Possibly once or twice during a shift father would coordinate the watchman’s rounds with his boiler care chores so that he could nap for a few minutes.  Bill on his never-ending rounds, would then wake father to chat for a few minutes before continuing on.
Needless to say, father had numerous short periods of inactivity every shift.  He read a lot among other things.  However, as father was very mechanically inclined he liked to work with his hands, and forever searched for little things to do with a few minor hand tools within his sphere of expertise.  One night during the 1950s he found a scrap short piece of the heavy duty wire used to make the round pins for the rollers.  As a farmer he imagined forming the wire into a miniature bale hook used to handle baled hay.  Soon one had been bent and sharpened.
On yet another occasion he spent some of his idle time forming a carpenter’s wrecking bar.
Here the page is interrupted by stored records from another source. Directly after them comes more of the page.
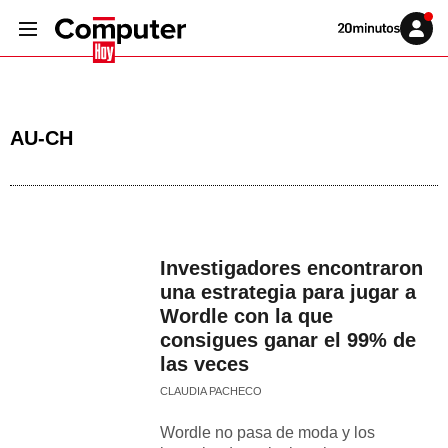
Volver
Iniciar
a
sesión
20MINUTOS.ES
AU-CH
Investigadores encontraron
una estrategia para jugar a
Wordle con la que
consigues ganar el 99% de
las veces
CLAUDIA PACHECO
Wordle no pasa de moda y los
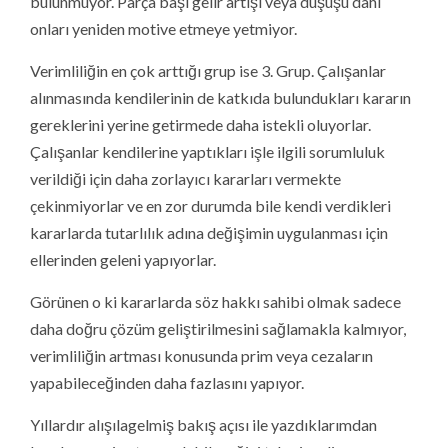
bulunmuyor. Parça başı gelir artışı veya düşüşü dahi
onları yeniden motive etmeye yetmiyor.
Verimliliğin en çok arttığı grup ise 3. Grup. Çalışanlar
alınmasında kendilerinin de katkıda bulundukları kararın
gereklerini yerine getirmede daha istekli oluyorlar.
Çalışanlar kendilerine yaptıkları işle ilgili sorumluluk
verildiği için daha zorlayıcı kararları vermekte
çekinmiyorlar ve en zor durumda bile kendi verdikleri
kararlarda tutarlılık adına değişimin uygulanması için
ellerinden geleni yapıyorlar.
Görünen o ki kararlarda söz hakkı sahibi olmak sadece
daha doğru çözüm geliştirilmesini sağlamakla kalmıyor,
verimliliğin artması konusunda prim veya cezaların
yapabileceğinden daha fazlasını yapıyor.
Yıllardır alışılagelmiş bakış açısı ile yazdıklarımdan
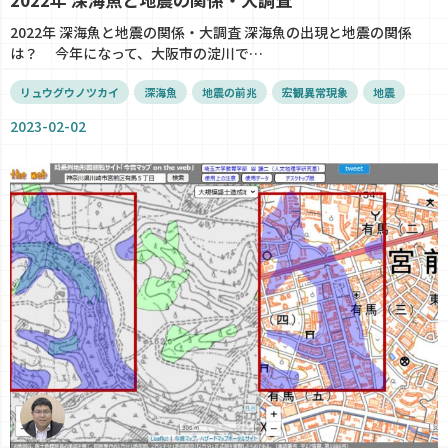
2022年 深海魚と地震の関係・大調査 深海魚の出現と地震の関係
は？ 今年になって、大阪市の淀川で…
リュウグウノツカイ
深海魚
地震の前兆
宏観異常現象
地震
2023-02-02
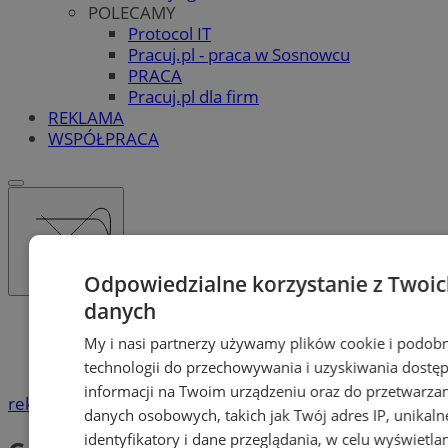
POLECAMY
Protocol IT
Pracuj.pl - praca w Sosnowcu
PRACA
Pracuj.pl dla firm
REKLAMA
WSPÓŁPRACA
Odpowiedzialne korzystanie z Twoi
danych
Katalog firm
My i nasi partnerzy używamy plików cookie i podob
Dom i Budownictwo
Certyfikaty energetyczne
technologii do przechowywania i uzyskiwania dostę
informacji na Twoim urządzeniu oraz do przetwarza
reklama
danych osobowych, takich jak Twój adres IP, unikaln
identyfikatory i dane przeglądania, w celu wyświetla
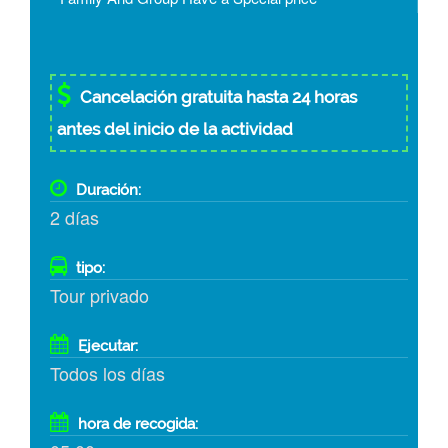
Cancelación gratuita hasta 24 horas
antes del inicio de la actividad
Duración:
2 días
tipo:
Tour privado
Ejecutar:
Todos los días
hora de recogida:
On a whim, one day as he grew older, he gave the two objects, as well as several more, to my brother Ronald.  Ron treasured them for many years.  One day he showed them to me, the first I knew they existed.  I admired them immensely.    Shortly before his passing Ron gave these two to me and I treasure them highly.  Sometimes I hold them in my hand and imagine how my father sat one night long ago.  With little else to do he lovingly formed these small tools and now over sixty years later I feel attached to him because of his labor of love.